====== 読解用抜粋

説明

電子機器

【課題】各種入力操作が可能な入力装置を備えた電子機器において、電子機器の筐体を開いて配線板を取り出すことなく、入力装置を容易に交換できる電子機器を提供する。
【解決手段】信号生成第一手段13を有する入力装置11を、外部から筐体14の開口部15に嵌め込んで位置決め装着し、その筐体14に対して蓋状カバー19を取り付けるのみで、入力装置11が固定状態となると共に、信号生成第一手段13と組み合わされることによって機能する信号生成第二手段17を筐体14内に設けたため、入力装置11の交換の際には、筐体14を開いて信号生成第二手段17が設けられている配線板16を取り出すことなく、入力装置11を容易に交換できる電子機器を実現できる。

【発明の詳細な説明】
【技術分野】
【0001】
本発明は、操作体への所定操作によって各種入力操作が可能な入力装置を備え、この入力装置を操作して使用する電子機器に関するものである。
【背景技術】
【0002】
近年、各種入力操作用の入力装置を備えた電子機器は、目覚ましく普及している。
【0003】
このような従来の電子機器について、図11を用いて以下に説明する。
【0004】
図11は従来の電子機器の要部斜視図であり、同図において、1は入力装置で、その端子部2が使用電子機器の配線板3の所定位置に半田付けによって電気的かつ機械的に接続されている。
【0005】
この入力装置1は、上方側に突出または露出状態の操作体4を有し、操作する人の手や指がこの操作体4に触れることによって操作体4が所定の方向に操作され、上記所定操作に対応した電気信号を出力させるものである。
【0006】
そして、この電気信号は、半田付けによって電子機器の配線板3に電気的に接続された端子部2を通じて電子機器のマイクロコンピュータ(図示せず)等に伝達され、その信号に合わせて電子機器は所定の機能を作動させる。
【0007】
そして、5は、電子機器の上ケースとなる筐体で、入力装置1の操作体4を挿通可能な開口部5Aを備え、その開口部5Aから入力装置1の操作体4のみが筐体5上面側に突出または露出するようにして、上記入力装置1を固定した配線板3上に配設されている。
【0008】
このように構成された従来の入力装置1を備えた電子機器は、筐体5から上方側に突出または露出した入力装置1の操作体4に対して所定操作をすることによって、電子機器の各種機能を作動させることができるものであった。

============
====== 確認データ

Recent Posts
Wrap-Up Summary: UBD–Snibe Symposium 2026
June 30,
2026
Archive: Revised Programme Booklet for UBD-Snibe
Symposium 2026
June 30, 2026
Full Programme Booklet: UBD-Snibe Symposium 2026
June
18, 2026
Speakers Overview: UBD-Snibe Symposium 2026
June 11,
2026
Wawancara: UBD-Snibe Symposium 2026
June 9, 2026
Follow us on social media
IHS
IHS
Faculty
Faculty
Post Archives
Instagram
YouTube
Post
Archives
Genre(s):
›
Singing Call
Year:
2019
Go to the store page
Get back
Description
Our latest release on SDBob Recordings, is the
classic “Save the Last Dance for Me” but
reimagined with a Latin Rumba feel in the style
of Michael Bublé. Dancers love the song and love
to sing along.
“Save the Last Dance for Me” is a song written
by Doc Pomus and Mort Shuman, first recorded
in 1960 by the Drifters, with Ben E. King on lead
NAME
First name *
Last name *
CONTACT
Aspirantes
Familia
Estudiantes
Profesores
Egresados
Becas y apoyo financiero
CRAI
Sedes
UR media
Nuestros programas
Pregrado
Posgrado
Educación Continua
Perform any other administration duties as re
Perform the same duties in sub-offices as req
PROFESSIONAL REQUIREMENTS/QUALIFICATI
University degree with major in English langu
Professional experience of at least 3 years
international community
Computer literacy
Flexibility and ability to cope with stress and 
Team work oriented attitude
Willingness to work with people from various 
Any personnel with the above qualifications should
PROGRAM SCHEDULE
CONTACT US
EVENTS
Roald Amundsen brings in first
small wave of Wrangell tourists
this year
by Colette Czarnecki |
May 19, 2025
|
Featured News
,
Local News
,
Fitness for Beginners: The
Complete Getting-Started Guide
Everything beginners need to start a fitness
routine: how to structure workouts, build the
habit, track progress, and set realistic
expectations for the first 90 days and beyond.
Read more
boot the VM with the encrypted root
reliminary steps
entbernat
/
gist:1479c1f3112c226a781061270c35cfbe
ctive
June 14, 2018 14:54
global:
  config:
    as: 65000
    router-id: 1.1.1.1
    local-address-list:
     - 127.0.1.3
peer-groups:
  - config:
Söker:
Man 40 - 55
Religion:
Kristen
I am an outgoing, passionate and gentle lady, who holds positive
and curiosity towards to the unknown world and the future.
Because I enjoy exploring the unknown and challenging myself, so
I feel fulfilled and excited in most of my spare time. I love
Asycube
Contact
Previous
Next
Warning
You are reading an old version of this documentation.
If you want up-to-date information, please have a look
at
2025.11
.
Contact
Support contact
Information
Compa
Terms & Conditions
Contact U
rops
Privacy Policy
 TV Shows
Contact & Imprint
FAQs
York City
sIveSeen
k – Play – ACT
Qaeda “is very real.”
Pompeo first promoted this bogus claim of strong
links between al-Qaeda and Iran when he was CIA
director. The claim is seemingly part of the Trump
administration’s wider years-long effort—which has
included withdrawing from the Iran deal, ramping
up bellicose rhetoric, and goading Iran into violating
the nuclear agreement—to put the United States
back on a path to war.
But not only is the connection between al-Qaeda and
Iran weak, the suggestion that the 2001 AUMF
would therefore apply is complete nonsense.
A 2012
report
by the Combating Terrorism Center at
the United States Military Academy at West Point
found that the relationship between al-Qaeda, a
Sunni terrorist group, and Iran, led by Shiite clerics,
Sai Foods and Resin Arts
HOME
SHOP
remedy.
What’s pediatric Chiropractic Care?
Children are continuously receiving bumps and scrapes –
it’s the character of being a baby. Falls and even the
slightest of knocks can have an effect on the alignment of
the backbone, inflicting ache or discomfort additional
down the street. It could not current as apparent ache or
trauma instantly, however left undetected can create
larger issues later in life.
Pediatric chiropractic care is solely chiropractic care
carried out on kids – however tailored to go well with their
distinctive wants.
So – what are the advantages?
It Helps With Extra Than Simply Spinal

============

**作業内容**. 電子機器に関する抜粋によると、従来の電子機器で入力装置1の端子部2は配線板3の所定位置にどのような方法で接続されていますか。 上記の項目は参照しなくて構いません。

**想定解答**. 半田付けによって電気的かつ機械的に接続されています。